ConsensusConsensus RangeActualPreviousRevised
Initial Claims - Level211K200K to 220K198K209K211K
Initial Claims - Change-13K0K2K
4-Week Moving Average205.75K206.25K206.75K

Highlights

Initial jobless claims are down 13,000 to 198,000 in the week ending October 14 after a small upward revision to 211,000 in the prior week. The current week is the lowest since 192,000 in the March 11 week. The reading is below the consensus of 211,000 in the Econoday survey of forecasters. The four-week moving average is down a scant 1,000 to 205,750. New filings for unemployment benefits are exceptionally low for the past month. If the labor market is cooler in terms of job openings and hiring, businesses are avoiding laying off skilled workers wherever possible.

Insured jobless claims are up 29,000 to 1.734 million in the October 7 week, an increase that appears to be the result of a mismatch in seasonal adjustment factors. Unadjusted insured jobless claims are down 6,466 to 1.549 million in the October 7 week. The four-week moving average is up 19,000 to 1.694 million. The underlying trend for insured claims is fairly stable as unemployed workers find new jobs or time out of benefits.

The insured rate of unemployment is unchanged at 1.2 percent in the October 7 week after an upward revision of 1 tenth to the prior week. The small uptick in the rate in the past two weeks after five weeks at 1.1 percent is not materially different than the readings seen over the past year. For those eligible for unemployment benefits, the labor market remains tight.

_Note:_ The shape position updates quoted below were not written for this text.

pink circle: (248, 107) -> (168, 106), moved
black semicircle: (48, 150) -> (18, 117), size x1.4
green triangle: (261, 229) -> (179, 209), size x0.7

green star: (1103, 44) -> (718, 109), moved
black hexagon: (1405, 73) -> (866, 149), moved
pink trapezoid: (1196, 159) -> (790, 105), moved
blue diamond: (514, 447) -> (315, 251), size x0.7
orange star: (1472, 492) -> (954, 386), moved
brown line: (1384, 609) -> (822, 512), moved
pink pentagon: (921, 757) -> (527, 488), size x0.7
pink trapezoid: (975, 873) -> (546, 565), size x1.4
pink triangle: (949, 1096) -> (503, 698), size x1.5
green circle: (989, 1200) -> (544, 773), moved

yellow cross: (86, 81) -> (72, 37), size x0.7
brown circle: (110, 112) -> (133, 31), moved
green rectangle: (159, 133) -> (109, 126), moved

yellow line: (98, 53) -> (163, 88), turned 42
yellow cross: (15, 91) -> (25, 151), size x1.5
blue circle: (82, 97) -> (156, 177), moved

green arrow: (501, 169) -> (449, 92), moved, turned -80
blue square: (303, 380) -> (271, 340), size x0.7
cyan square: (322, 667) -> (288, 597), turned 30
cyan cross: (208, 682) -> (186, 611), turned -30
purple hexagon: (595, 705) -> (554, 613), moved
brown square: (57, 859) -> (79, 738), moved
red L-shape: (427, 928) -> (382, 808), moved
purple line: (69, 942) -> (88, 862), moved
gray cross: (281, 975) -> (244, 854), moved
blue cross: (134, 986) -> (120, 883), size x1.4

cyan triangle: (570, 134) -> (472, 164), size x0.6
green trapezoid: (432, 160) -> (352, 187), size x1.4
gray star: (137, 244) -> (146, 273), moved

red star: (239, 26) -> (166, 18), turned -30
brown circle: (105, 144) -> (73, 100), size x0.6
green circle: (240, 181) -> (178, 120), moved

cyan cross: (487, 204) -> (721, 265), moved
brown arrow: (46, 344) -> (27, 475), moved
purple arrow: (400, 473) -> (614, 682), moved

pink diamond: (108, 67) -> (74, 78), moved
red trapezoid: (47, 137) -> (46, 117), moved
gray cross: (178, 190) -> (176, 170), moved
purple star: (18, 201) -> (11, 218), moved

Market Consensus Before Announcement

Jobless claims for the October 15 week are expected to come in at 211,000 versus 209,000 in the prior week. Claims have moved lower in recent weeks toward historic lows.

Definition

New unemployment claims are compiled weekly to show the number of individuals who filed for unemployment insurance for the first time. An increasing (decreasing) trend suggests a deteriorating (improving) labor market. The four-week moving average of new claims smooths out weekly volatility.

Description

Jobless claims are an easy way to gauge the strength of the job market. The fewer people filing for unemployment benefits, the more have jobs, and that tells investors a great deal about the economy. Nearly every job comes with an income that gives a household spending power. Spending greases the wheels of the economy and keeps it growing, so a stronger job market generates a healthier economy.

There's a downside to it, though. Unemployment claims, and therefore the number of job seekers, can fall to such a low level that businesses have a tough time finding new workers. They might have to pay overtime wages to current staff, use higher wages to lure people from other jobs, and in general spend more on labor costs because of a shortage of workers. This leads to wage inflation, which is bad news for the stock and bond markets. Federal Reserve officials are always on the look-out for inflationary pressures.

By tracking the number of jobless claims, investors can gain a sense of how tight, or how loose, the job market is. If wage inflation looks threatening, it's a good bet that interest rates will rise, bond and stock prices will fall, and the only investors in a good mood will be the ones who tracked jobless claims and adjusted their portfolios to anticipate these events.

Just remember, the lower the number of unemployment claims, the stronger the job market, and vice versa.